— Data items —

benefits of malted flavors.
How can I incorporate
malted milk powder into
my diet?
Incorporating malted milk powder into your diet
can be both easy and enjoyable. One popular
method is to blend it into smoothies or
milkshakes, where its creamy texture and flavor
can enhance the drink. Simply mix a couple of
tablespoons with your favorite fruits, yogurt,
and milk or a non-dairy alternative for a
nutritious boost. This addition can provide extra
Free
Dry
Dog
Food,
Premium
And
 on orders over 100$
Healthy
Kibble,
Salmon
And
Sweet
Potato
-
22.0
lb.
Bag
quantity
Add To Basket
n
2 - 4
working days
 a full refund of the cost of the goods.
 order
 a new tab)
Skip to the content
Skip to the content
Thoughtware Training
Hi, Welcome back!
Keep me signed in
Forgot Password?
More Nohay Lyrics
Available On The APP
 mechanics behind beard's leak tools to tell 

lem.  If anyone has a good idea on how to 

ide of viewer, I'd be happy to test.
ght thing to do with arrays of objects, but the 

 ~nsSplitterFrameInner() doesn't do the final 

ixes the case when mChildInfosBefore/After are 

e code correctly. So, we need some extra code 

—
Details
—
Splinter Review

---

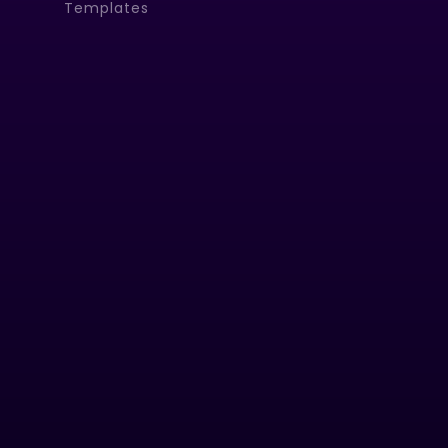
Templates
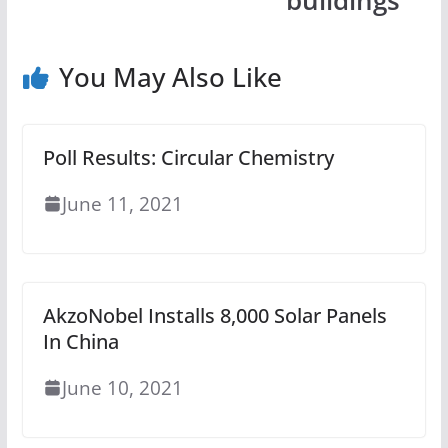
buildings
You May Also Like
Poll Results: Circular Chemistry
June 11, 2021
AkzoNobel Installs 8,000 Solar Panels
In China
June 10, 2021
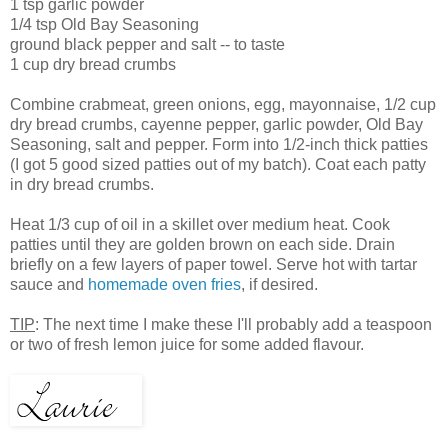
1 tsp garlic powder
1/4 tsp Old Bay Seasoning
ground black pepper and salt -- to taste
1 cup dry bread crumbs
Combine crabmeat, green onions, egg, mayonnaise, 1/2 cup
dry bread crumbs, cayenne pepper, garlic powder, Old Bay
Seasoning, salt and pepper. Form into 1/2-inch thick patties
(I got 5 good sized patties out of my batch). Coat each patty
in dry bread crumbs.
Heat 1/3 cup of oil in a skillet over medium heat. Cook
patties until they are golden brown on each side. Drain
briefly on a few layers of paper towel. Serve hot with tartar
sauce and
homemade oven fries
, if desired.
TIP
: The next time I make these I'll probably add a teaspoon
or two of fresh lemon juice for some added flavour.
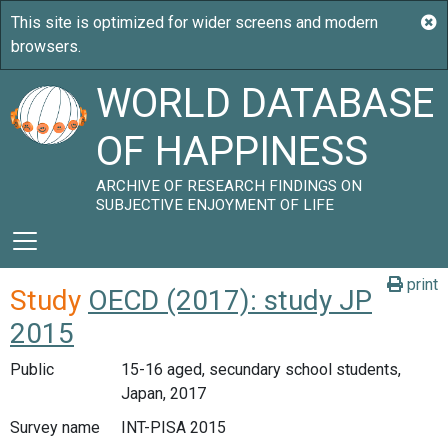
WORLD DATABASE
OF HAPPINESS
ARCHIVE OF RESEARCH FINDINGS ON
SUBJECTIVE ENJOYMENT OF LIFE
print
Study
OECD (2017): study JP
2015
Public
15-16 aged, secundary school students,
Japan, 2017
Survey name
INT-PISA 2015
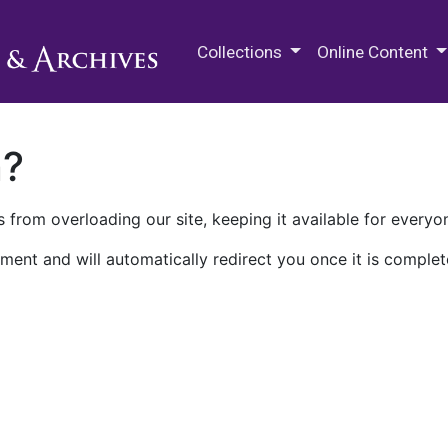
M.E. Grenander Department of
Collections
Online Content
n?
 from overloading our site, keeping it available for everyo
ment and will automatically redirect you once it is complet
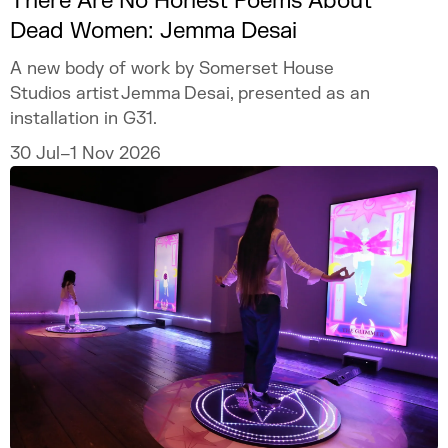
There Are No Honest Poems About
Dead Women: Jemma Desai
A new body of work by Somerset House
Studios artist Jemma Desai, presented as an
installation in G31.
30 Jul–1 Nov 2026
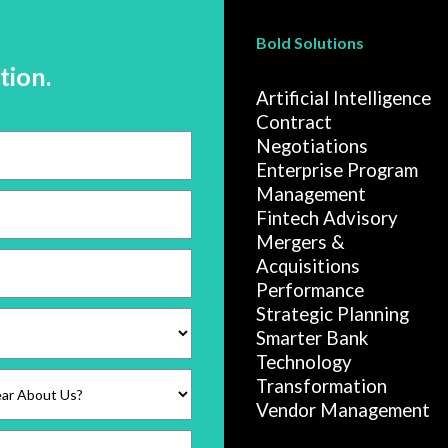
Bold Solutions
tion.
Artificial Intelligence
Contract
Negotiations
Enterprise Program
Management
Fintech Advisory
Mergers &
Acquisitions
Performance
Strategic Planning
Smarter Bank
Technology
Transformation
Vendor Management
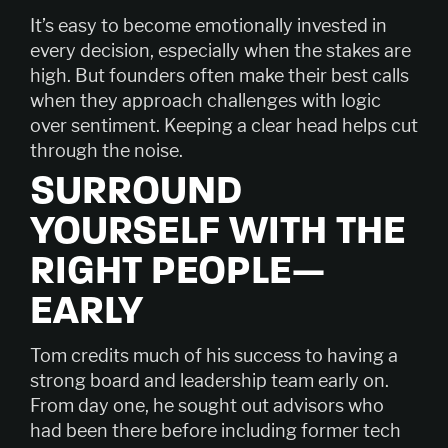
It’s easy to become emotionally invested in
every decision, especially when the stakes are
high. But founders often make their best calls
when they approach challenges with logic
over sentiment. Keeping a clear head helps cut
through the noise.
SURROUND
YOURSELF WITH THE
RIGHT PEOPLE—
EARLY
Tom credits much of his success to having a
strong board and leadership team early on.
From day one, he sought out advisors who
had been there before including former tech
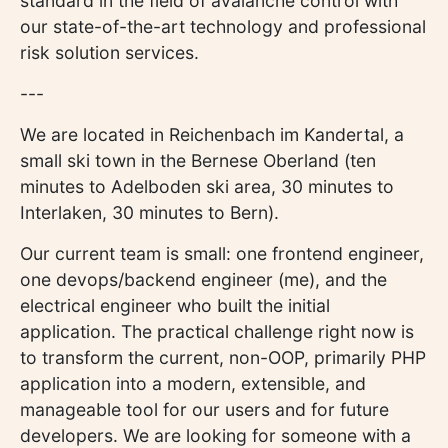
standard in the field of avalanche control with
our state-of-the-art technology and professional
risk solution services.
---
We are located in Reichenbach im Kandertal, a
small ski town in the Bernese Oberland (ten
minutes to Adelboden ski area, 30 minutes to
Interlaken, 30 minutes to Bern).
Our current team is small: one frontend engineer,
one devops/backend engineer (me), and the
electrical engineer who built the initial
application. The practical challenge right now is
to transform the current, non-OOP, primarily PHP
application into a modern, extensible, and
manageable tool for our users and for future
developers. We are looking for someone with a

— YOUR ASSIGNMENT —
Count the lines in the material above that contain the string "garlic", treating uppercase and lowercase as different. Reply with the number alone.

— EXERCISE RESPONSE —
2